Your instructions = Wherever the word "disfrutar" turns up in a line of the entries, copy that line.

Data provided =
○ ○ ○ ○
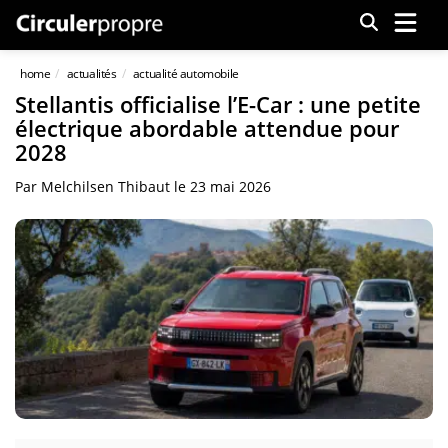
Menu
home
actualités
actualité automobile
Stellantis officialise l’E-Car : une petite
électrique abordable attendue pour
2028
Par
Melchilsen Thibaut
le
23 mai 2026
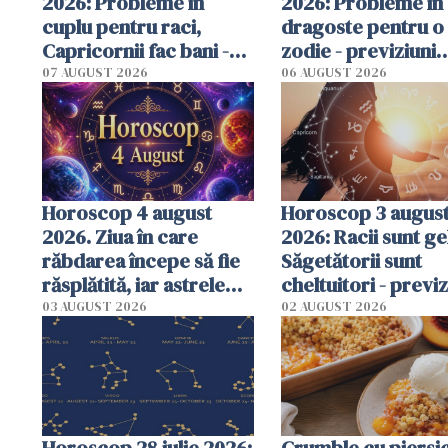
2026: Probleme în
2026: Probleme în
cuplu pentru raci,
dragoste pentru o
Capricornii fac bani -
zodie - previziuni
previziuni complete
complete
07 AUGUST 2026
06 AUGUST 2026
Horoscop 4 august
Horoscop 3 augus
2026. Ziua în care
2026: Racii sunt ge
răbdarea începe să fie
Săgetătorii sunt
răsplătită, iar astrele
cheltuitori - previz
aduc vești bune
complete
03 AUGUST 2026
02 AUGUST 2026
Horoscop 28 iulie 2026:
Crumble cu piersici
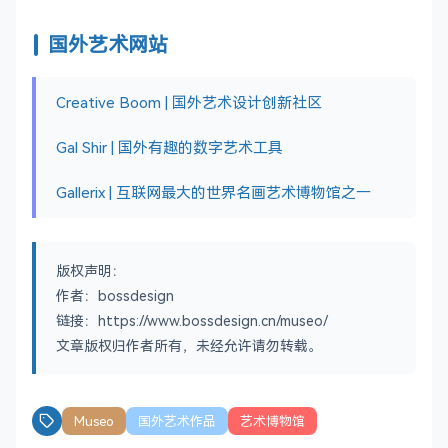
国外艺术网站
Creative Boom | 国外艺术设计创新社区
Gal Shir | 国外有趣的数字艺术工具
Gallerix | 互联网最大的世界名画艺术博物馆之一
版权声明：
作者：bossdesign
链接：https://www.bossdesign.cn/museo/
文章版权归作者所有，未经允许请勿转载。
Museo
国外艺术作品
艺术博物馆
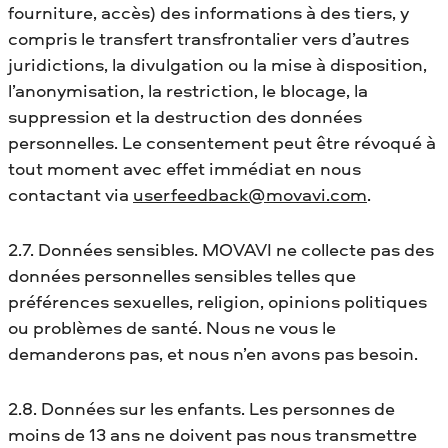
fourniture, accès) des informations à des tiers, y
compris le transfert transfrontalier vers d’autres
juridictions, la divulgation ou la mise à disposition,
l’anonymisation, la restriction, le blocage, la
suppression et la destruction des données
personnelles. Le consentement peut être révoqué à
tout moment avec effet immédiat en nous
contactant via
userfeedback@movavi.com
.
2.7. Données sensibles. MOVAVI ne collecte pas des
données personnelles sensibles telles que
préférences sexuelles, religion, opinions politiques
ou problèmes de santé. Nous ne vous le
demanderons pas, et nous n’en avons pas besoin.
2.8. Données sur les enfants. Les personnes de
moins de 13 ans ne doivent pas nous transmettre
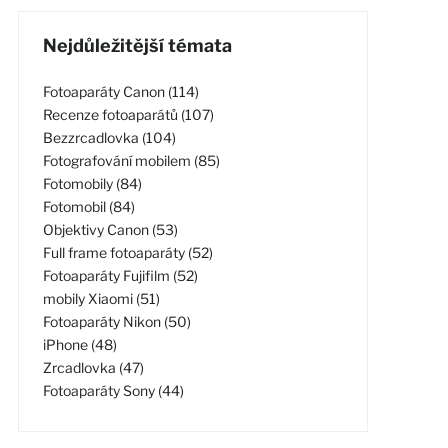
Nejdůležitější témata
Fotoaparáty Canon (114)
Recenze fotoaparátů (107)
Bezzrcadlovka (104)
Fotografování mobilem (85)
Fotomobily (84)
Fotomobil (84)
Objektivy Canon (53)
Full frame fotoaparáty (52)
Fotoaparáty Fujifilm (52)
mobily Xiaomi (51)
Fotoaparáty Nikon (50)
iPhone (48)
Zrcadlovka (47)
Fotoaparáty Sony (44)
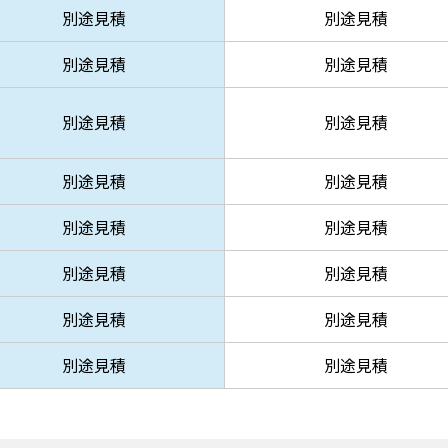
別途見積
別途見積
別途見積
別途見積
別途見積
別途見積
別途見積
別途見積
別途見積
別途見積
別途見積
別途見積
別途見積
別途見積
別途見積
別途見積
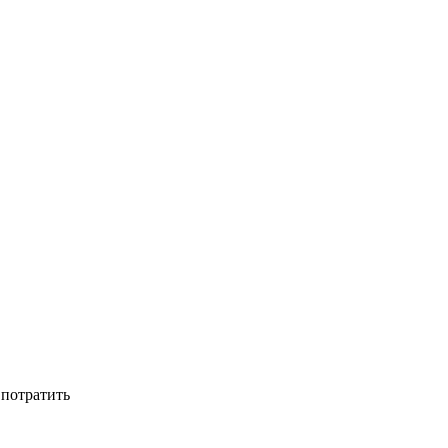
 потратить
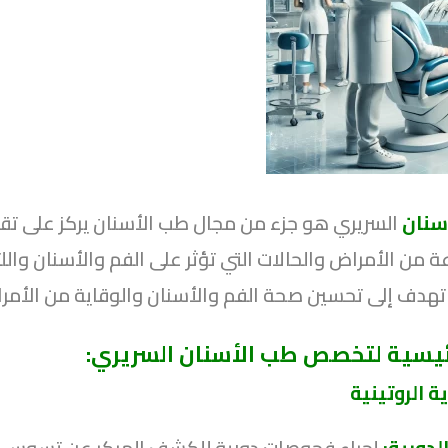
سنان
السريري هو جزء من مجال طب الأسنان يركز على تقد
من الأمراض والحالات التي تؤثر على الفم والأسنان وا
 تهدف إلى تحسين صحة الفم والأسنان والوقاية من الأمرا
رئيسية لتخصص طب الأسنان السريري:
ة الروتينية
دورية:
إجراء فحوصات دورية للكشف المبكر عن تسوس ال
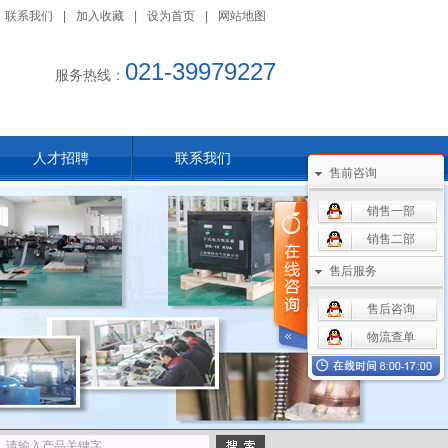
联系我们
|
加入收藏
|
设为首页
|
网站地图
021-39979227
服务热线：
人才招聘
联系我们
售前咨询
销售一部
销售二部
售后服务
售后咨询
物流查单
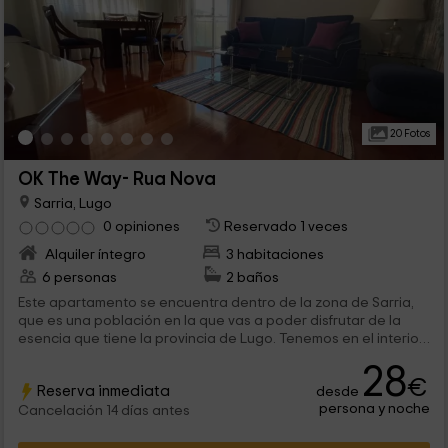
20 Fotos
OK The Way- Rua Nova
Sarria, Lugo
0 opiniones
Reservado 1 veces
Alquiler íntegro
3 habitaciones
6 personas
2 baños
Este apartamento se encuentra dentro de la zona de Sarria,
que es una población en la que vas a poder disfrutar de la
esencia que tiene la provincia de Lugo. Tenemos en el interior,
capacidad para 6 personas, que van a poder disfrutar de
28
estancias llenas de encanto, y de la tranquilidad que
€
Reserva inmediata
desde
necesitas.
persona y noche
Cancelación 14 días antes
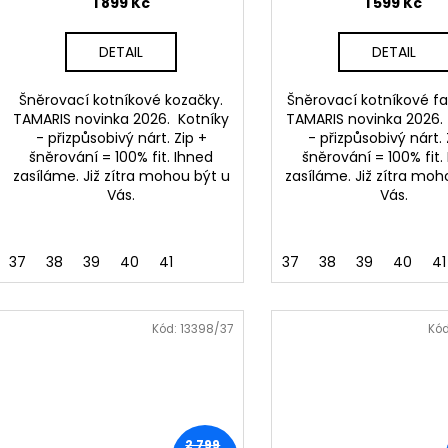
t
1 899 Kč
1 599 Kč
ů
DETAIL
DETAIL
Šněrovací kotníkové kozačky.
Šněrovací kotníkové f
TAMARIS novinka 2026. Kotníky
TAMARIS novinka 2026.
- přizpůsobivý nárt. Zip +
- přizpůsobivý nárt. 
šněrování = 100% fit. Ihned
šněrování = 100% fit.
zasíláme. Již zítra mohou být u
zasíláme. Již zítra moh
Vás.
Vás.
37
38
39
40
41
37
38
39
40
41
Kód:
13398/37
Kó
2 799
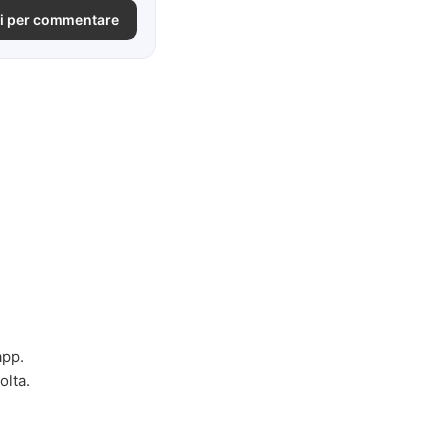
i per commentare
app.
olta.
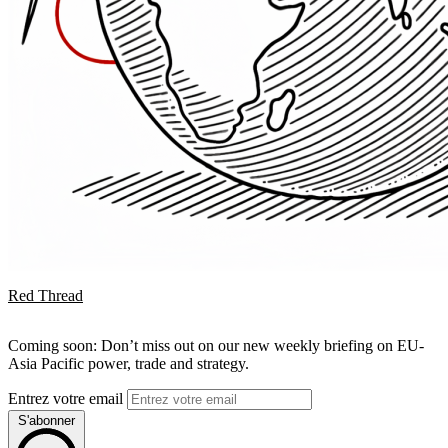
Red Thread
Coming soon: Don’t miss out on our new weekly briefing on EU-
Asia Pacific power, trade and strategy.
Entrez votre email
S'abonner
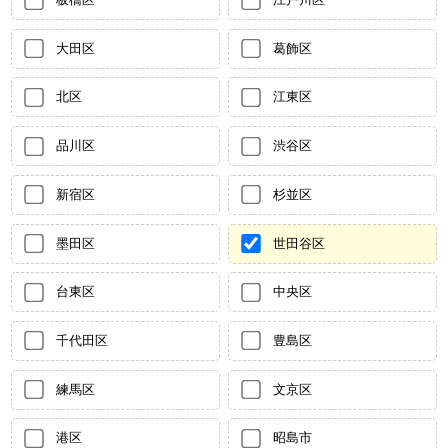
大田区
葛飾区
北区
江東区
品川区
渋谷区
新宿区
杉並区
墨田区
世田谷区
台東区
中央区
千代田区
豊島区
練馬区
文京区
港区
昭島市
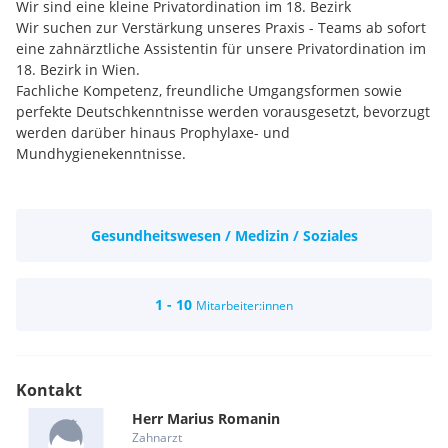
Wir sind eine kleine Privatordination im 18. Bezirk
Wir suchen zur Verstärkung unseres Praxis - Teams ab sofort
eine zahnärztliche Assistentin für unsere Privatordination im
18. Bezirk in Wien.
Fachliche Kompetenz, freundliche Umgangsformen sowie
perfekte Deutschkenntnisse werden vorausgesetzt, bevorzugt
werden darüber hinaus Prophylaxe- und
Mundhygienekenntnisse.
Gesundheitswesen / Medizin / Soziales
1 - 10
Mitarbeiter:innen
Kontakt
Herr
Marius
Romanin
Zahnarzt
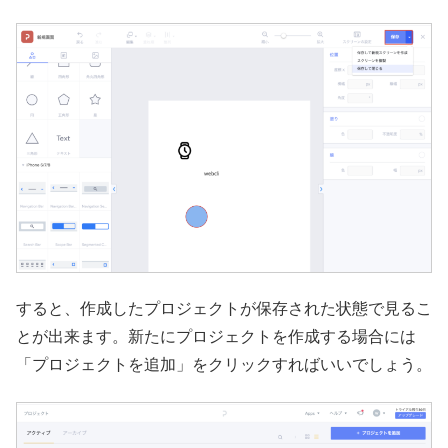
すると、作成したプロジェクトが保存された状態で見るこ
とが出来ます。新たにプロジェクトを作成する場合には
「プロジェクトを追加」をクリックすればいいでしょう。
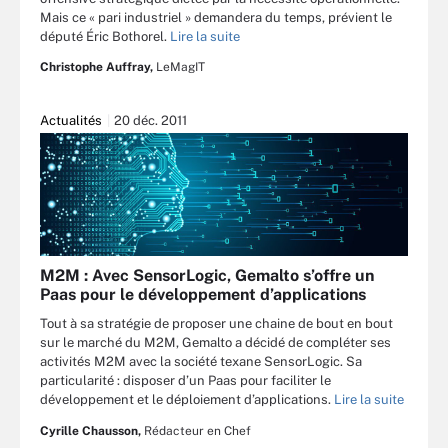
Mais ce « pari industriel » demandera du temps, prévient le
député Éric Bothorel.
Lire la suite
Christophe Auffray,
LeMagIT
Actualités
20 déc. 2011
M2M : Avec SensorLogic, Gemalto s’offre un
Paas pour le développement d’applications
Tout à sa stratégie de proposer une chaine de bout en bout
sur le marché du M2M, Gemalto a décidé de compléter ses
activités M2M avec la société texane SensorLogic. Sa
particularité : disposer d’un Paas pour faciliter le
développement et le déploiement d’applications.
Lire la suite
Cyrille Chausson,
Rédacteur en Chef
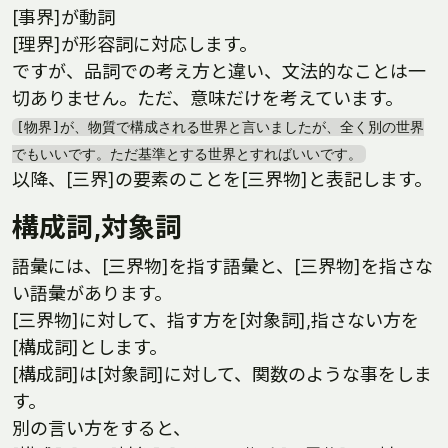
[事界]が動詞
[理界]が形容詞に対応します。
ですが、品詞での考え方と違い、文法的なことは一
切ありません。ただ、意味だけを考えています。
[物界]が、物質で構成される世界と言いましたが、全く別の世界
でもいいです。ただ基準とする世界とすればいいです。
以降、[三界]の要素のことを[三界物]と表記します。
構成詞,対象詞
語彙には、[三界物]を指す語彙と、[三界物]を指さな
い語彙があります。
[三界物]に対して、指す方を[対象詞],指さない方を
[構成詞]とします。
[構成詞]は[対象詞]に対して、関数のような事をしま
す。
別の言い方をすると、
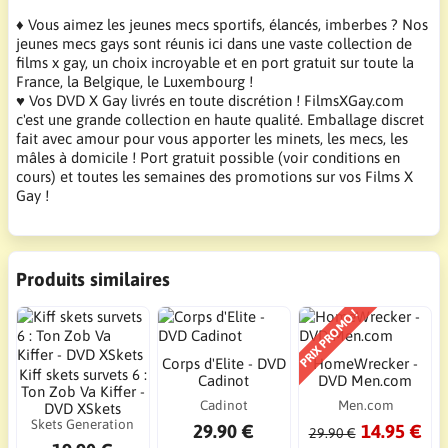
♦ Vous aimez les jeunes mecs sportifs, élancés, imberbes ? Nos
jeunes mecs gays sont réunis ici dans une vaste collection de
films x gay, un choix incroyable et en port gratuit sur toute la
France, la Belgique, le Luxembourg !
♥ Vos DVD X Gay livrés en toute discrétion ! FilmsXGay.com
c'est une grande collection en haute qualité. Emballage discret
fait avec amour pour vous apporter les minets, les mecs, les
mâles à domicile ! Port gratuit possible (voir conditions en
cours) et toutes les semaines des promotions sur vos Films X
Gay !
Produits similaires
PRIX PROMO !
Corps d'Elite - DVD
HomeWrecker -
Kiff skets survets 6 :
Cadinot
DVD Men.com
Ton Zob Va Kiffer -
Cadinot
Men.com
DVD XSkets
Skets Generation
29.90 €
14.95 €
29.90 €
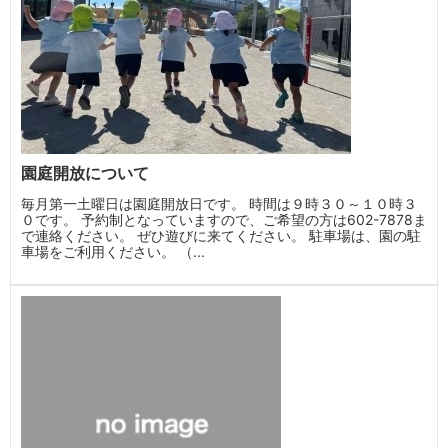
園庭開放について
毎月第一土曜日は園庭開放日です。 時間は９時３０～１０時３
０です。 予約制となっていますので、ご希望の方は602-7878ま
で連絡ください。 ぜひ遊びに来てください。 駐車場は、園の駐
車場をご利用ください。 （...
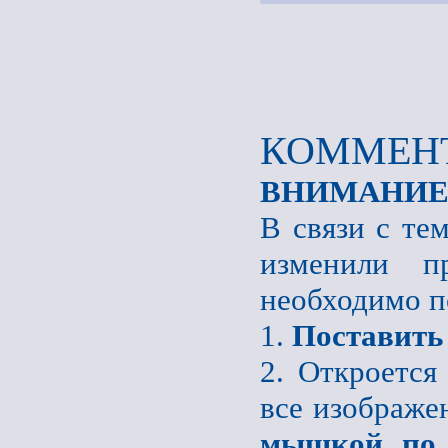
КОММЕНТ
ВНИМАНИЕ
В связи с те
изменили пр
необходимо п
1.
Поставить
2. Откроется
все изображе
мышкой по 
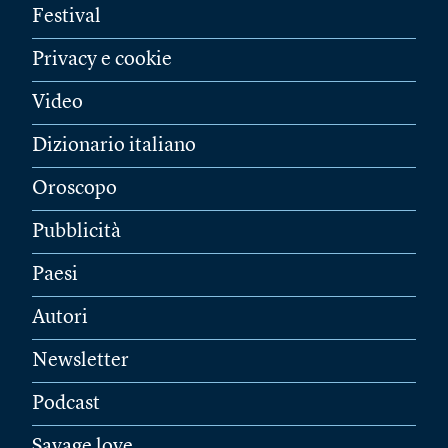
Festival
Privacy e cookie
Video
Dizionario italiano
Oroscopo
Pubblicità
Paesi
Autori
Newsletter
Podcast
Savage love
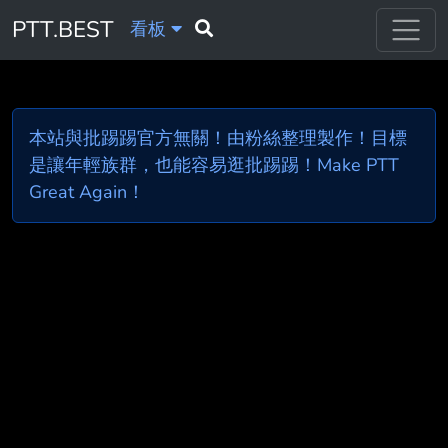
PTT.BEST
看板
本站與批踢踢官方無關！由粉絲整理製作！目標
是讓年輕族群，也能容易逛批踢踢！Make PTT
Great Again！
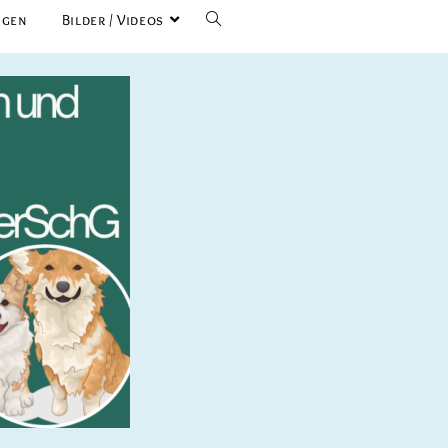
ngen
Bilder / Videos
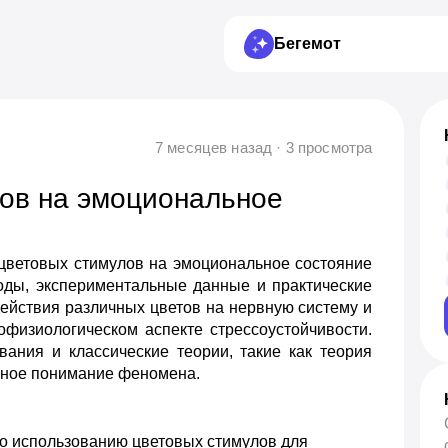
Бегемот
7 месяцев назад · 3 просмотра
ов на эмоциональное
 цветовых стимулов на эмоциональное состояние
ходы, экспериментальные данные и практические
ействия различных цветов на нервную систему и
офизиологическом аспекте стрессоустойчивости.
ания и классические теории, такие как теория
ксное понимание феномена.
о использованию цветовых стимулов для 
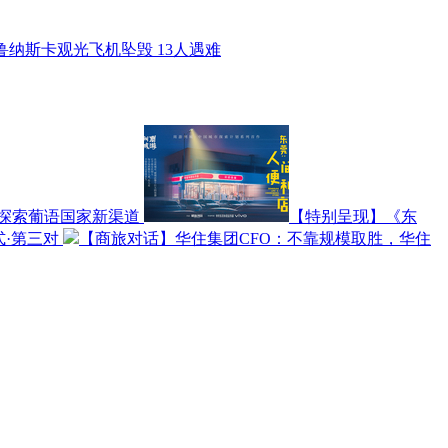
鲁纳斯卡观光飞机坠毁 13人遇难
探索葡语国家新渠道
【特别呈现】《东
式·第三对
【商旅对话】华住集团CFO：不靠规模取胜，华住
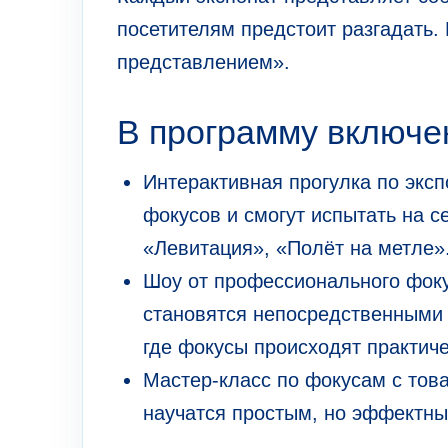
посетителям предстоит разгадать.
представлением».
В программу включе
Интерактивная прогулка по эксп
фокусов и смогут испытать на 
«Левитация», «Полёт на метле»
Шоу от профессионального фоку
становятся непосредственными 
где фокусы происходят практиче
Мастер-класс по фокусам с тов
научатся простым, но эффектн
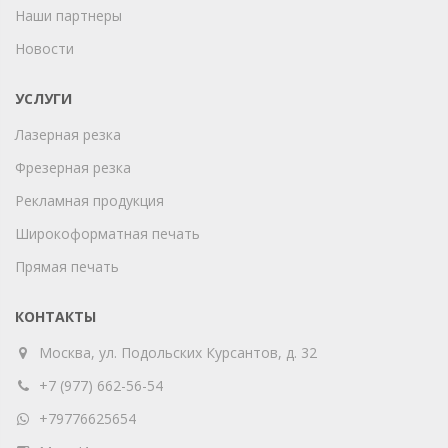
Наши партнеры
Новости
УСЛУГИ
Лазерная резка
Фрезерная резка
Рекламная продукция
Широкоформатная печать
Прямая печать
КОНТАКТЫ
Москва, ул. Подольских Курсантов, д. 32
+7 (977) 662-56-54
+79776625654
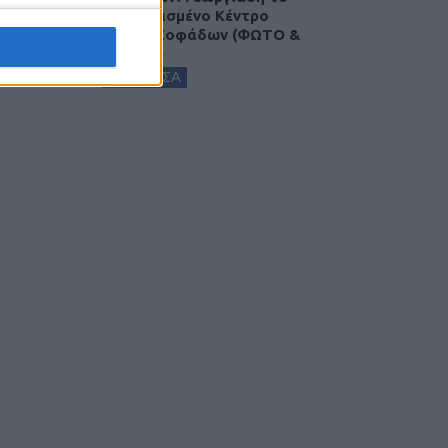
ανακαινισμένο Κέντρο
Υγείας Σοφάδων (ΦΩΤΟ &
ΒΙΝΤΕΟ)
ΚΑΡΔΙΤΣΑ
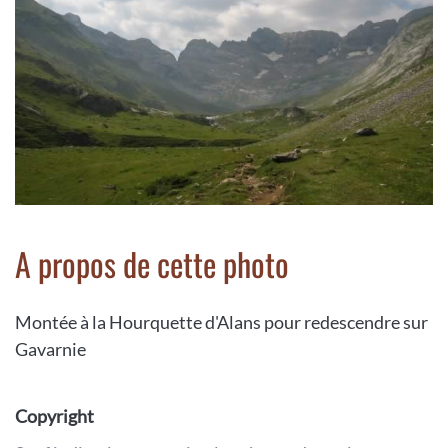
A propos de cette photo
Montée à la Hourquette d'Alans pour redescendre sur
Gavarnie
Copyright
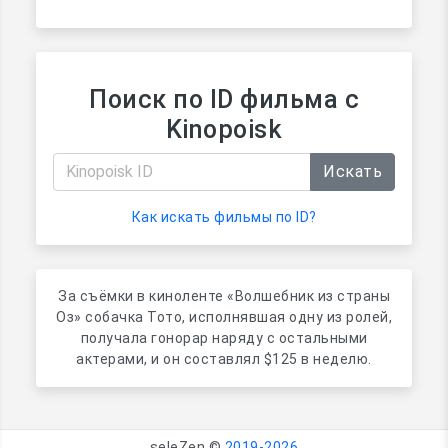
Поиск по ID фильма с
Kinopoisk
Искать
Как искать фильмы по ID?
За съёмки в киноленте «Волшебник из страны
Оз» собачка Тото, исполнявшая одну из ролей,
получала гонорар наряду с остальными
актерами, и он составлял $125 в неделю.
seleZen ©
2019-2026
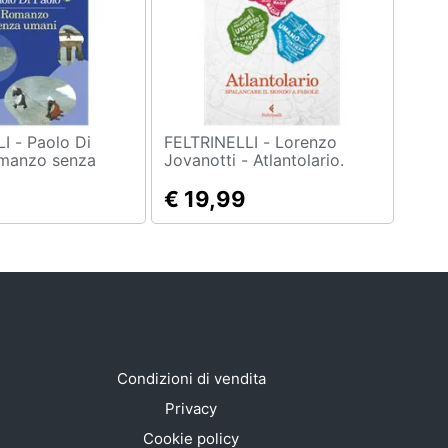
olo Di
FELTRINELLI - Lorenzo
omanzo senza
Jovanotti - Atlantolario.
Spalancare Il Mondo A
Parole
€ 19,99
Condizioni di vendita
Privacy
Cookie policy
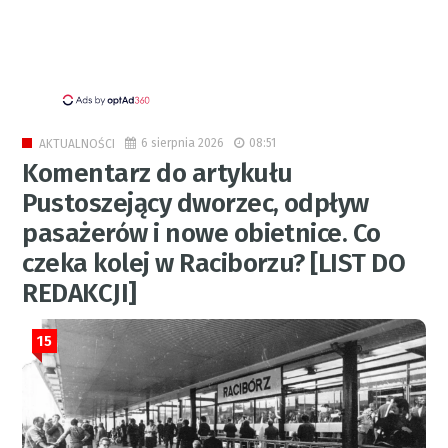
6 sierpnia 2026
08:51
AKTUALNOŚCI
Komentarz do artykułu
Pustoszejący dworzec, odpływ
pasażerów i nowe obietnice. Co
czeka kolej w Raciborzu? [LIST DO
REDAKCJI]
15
○ ○ ○ ○
Result of the task =
que es una población en la que vas a poder disfrutar de la
capacidad para 6 personas, que van a poder disfrutar de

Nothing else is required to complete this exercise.